* Task details: Print the records below without changes, from their first line through the line containing "scientific name: Thecacoris stenopetala", including both of those lines.

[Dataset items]
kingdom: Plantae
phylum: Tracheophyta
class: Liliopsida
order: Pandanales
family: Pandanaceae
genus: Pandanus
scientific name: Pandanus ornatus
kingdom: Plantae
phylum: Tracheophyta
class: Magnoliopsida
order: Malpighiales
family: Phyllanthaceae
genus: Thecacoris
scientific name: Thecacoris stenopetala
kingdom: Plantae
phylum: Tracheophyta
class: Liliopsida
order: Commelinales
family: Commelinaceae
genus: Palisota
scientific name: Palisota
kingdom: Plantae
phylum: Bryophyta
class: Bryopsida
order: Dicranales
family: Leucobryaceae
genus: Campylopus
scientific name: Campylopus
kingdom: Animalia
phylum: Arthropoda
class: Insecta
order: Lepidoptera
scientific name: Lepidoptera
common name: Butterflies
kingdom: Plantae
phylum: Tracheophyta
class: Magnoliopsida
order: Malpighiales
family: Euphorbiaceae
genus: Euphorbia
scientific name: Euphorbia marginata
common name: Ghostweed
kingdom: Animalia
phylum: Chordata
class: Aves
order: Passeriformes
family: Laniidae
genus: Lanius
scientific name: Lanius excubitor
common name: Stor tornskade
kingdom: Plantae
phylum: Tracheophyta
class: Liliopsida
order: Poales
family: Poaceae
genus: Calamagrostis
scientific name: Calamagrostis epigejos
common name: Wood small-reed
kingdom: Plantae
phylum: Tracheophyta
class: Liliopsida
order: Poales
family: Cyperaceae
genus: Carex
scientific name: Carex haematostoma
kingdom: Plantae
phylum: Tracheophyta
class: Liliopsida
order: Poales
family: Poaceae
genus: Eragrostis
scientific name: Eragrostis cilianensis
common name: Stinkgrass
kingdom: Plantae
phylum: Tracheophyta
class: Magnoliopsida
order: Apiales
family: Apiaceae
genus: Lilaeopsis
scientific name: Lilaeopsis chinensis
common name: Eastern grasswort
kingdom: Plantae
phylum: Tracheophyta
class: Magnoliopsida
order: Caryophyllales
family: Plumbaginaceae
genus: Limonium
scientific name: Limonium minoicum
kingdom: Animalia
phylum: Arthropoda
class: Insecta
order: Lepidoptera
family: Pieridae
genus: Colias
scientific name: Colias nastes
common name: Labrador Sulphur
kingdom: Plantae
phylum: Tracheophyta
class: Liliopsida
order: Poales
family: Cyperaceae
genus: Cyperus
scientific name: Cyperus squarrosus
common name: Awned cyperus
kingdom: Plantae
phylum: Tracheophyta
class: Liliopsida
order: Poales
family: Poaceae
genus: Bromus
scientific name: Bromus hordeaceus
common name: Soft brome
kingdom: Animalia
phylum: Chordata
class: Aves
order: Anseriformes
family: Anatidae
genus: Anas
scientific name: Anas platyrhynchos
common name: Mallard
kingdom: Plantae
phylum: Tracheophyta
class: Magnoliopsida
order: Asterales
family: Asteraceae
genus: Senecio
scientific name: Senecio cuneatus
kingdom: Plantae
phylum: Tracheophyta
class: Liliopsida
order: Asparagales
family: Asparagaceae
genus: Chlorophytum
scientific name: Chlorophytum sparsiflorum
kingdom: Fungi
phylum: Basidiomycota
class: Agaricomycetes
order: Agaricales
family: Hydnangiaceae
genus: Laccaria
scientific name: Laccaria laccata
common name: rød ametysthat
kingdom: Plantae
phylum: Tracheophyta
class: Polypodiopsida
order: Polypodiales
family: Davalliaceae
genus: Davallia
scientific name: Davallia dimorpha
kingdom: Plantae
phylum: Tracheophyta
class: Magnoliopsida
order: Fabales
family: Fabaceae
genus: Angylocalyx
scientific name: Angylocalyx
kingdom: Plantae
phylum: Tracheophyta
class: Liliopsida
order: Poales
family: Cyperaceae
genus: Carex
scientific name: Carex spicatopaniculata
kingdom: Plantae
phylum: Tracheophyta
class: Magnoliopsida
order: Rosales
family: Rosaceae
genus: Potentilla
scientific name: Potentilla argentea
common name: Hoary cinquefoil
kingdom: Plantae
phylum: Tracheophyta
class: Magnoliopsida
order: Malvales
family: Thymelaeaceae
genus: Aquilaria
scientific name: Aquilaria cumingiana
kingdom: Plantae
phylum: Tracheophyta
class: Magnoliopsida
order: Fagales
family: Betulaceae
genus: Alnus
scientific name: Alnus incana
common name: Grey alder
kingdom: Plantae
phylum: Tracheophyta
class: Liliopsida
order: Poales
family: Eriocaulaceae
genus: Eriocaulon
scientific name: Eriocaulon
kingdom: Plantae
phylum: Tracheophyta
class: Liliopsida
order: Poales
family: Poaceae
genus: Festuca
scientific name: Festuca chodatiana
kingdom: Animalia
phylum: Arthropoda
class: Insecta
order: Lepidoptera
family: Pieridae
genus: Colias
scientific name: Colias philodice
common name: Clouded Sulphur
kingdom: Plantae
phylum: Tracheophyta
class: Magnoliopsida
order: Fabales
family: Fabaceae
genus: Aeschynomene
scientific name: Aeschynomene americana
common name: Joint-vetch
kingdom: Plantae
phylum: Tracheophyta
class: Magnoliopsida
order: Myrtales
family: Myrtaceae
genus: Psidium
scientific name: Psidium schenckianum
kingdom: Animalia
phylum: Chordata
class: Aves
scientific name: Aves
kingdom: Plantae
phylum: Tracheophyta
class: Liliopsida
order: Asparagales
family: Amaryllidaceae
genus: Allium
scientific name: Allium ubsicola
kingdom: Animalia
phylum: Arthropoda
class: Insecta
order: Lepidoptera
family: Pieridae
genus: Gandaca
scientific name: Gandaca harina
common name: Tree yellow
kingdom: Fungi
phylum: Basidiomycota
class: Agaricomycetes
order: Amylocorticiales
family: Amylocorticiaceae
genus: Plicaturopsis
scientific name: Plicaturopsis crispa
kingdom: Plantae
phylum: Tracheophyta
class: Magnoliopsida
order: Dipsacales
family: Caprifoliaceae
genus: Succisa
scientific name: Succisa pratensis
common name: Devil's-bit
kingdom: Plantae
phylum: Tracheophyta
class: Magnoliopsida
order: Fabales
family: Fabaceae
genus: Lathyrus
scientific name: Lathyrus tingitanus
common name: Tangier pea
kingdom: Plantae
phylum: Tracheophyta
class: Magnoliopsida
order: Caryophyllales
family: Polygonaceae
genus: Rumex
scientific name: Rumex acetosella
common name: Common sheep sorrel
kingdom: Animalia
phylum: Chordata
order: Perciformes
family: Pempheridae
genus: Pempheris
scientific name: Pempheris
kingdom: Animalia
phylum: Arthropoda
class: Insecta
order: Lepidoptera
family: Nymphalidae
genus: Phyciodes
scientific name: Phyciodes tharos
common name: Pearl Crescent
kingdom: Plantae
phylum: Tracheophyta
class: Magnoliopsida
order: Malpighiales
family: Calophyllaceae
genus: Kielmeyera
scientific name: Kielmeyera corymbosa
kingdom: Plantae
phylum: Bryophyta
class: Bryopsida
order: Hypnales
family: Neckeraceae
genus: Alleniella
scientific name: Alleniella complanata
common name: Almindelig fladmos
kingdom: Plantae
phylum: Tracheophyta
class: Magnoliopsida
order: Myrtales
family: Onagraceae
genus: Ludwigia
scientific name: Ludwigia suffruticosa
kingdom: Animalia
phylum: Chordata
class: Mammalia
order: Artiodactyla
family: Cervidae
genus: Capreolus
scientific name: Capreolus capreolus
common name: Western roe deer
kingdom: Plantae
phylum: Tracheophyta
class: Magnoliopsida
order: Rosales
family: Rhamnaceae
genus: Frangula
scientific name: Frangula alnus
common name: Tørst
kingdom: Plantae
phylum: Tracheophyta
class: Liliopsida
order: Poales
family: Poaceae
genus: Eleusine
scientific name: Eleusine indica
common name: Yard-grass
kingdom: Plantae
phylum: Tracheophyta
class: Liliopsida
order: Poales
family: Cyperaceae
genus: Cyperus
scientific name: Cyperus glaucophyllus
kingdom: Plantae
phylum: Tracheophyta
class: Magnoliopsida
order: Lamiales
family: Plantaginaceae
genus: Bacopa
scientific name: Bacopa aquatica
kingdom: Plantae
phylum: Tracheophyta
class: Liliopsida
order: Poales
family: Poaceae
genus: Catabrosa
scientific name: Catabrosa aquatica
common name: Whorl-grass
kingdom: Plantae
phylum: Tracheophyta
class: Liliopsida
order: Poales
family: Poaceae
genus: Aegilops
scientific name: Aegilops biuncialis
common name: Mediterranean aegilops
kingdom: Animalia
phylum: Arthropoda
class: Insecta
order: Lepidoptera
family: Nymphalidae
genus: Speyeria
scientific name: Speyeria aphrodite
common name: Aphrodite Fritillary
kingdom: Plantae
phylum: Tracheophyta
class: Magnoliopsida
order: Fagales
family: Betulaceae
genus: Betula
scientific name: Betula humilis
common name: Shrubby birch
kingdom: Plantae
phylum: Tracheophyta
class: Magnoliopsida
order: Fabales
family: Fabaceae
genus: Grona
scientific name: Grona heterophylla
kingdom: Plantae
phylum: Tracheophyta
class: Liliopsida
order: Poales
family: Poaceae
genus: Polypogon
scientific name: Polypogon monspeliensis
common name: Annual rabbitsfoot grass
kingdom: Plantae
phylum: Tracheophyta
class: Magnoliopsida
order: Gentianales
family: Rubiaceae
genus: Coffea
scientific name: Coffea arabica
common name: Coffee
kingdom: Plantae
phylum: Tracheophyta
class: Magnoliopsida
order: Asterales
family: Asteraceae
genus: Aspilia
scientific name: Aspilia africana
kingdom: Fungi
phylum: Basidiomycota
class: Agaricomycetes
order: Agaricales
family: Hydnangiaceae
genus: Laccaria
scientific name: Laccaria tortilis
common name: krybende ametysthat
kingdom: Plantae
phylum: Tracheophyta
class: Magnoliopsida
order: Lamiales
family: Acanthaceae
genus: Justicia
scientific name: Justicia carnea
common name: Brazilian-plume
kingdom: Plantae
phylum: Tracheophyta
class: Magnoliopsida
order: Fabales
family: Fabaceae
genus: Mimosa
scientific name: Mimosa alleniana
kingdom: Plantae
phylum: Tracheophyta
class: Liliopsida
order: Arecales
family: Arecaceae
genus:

* Problem solution:
kingdom: Plantae
phylum: Tracheophyta
class: Liliopsida
order: Pandanales
family: Pandanaceae
genus: Pandanus
scientific name: Pandanus ornatus
kingdom: Plantae
phylum: Tracheophyta
class: Magnoliopsida
order: Malpighiales
family: Phyllanthaceae
genus: Thecacoris
scientific name: Thecacoris stenopetala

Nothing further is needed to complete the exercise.